Oh has worked on this project for ten years, where he has improved and increasingly controlled the effects of the microbes on the films. The poetry of his process and images remains in this uncertainty. Even if he doesn’t control the action of the fungus, he is still fully conscious of its chaos. They are cultivated with such a unique precision that he is able to achieve certain vulnerability in his portraits.

 

A reference to Dorian’s Grey portrait can be made when we discover this work. Moreover, as in Wilde’s novel, those portraits capture a time that no longer exists, when the work is revealed. The model’s face has become unrecognizable.

This incarnation of male beauty and the dread of passing time is made sensible. However in the novel, the seem build a new relationship between existence and temporality, where the key to defy time would be physical perfection. Actually, the trace, left by the ephebe will be this vain eternity quest and an attempt to withstand time. Whereas Seung-Hwan Oh’s pictures come not under this narcissistic idea, but more from a fear of the human being’s disappearance.

 

Like the European vanitas from the XVII and XVIII centuries, he proposes a reflection on the human being’s ephemeral and entropic nature. All objects represented on the paintings, were complex symbols for impermanence, futility and fugacity of life.

Paintings from this style were meant to remind viewers of the transience of life, the futility of pleasure and the certainty of death.

For this exhibition, portraits are echo of death we cannot avoid, where faces fade in a loose color print.

 

Susan Sontag, talks about the image’s disappearance in On Photography. Success of photography has to be understood through this perspective. When the world was facing Modernity, photography became a way to capture a copy of it, on film.
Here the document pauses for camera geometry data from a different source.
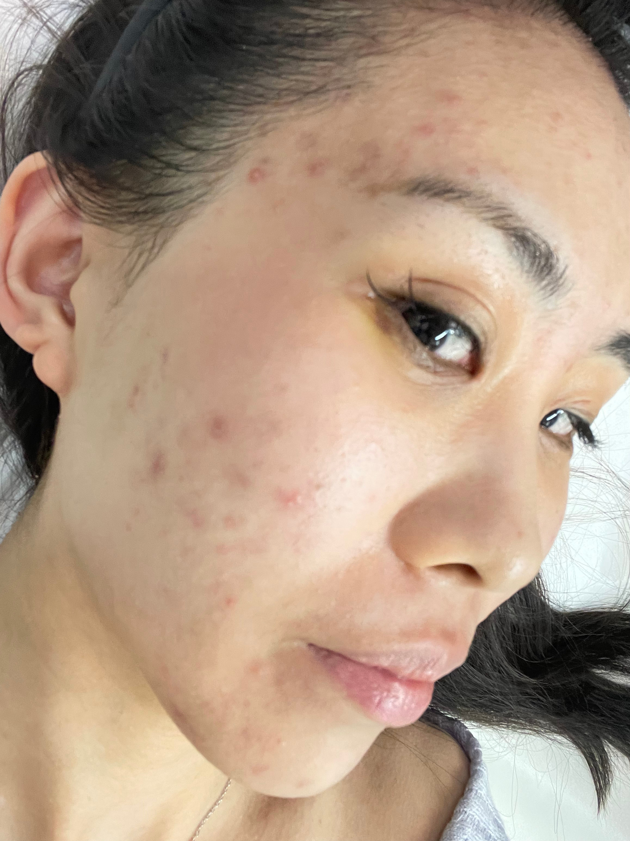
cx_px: 315
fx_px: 728
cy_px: 420
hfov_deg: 46.8
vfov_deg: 60.0
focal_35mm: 30
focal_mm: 2.71
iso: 320
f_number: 2.2
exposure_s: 1/33
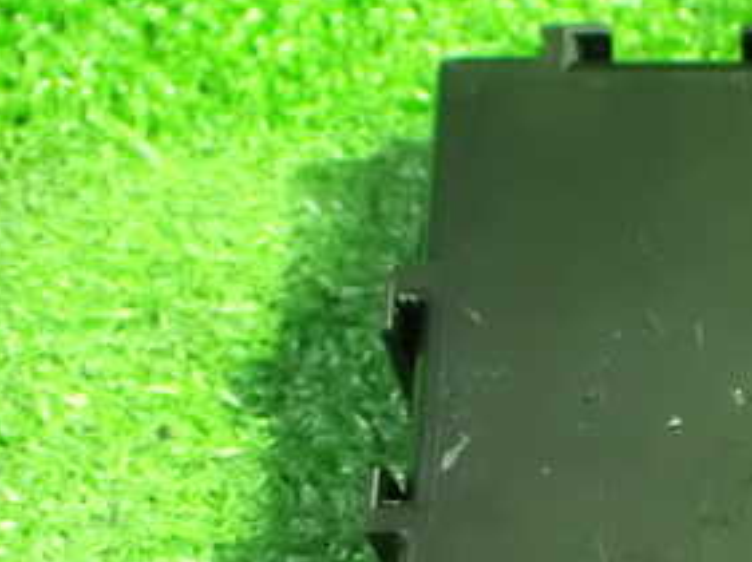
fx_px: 1671
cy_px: 482
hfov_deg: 24.6
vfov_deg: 18.8
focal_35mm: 77
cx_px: 674
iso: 1600
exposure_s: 1/20
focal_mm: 6.37
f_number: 2.5
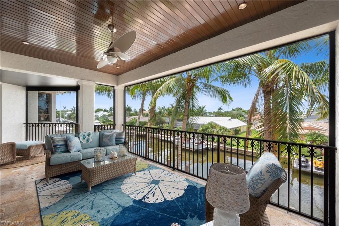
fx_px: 132
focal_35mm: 14
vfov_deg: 81.1
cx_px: 170
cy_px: 113
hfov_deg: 104.3
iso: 800
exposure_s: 1/40
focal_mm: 14
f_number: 7.1
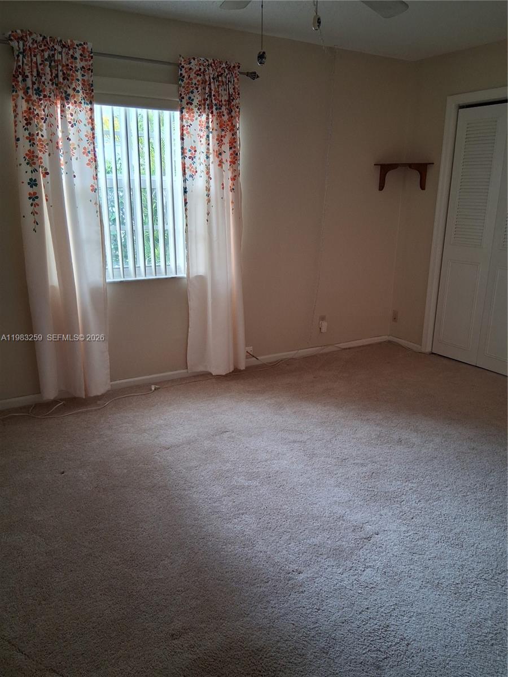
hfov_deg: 53.1
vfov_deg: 67.3
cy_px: 338
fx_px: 509
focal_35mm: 26
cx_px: 254
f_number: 1.8
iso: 250
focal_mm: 3.98
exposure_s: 1/50
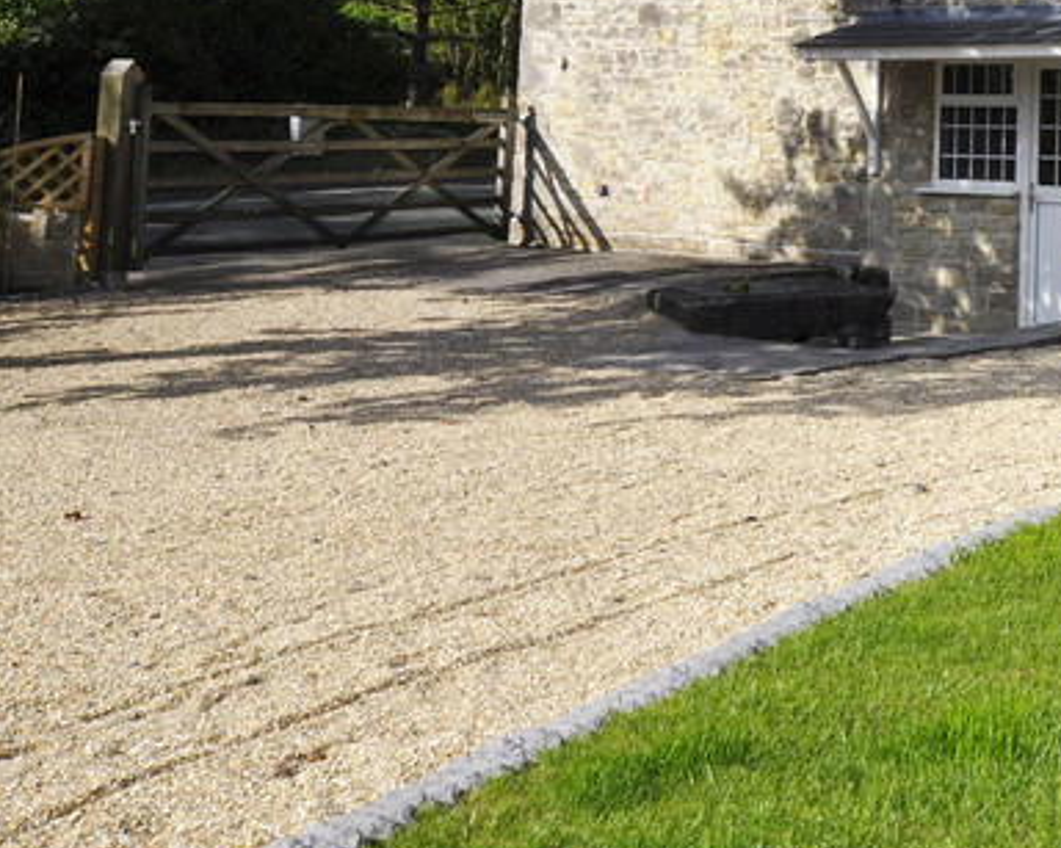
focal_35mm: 60
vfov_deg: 24.0
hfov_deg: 27.6
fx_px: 1884
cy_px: -50
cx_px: 1279
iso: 200
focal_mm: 16
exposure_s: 1/400
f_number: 10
Nevertheless, this moment no longer exists as soon as the picture is taken. This presence by absence, and this “it has been” effect, held on a film, deals with souvenir and past. The photography, also, covers up by a veil transforming its subject into a ghost, in “spectrum” to quote Roland Barthes. The image taken by a camera, as a representation for something, cannot be a global expression of what we wanted to shoot. Therefore, the lens creates a distance and a sacralization process that causes us to just only see a fragment and a residue of reality.

 

Seung-Hwan Oh’s work is at the heart of these questions. With Impermanence, the rotten film allows him to emancipate the image from its magical, religious and sacred aspects. This reminds us of the universal precarious human condition, and its surroundings.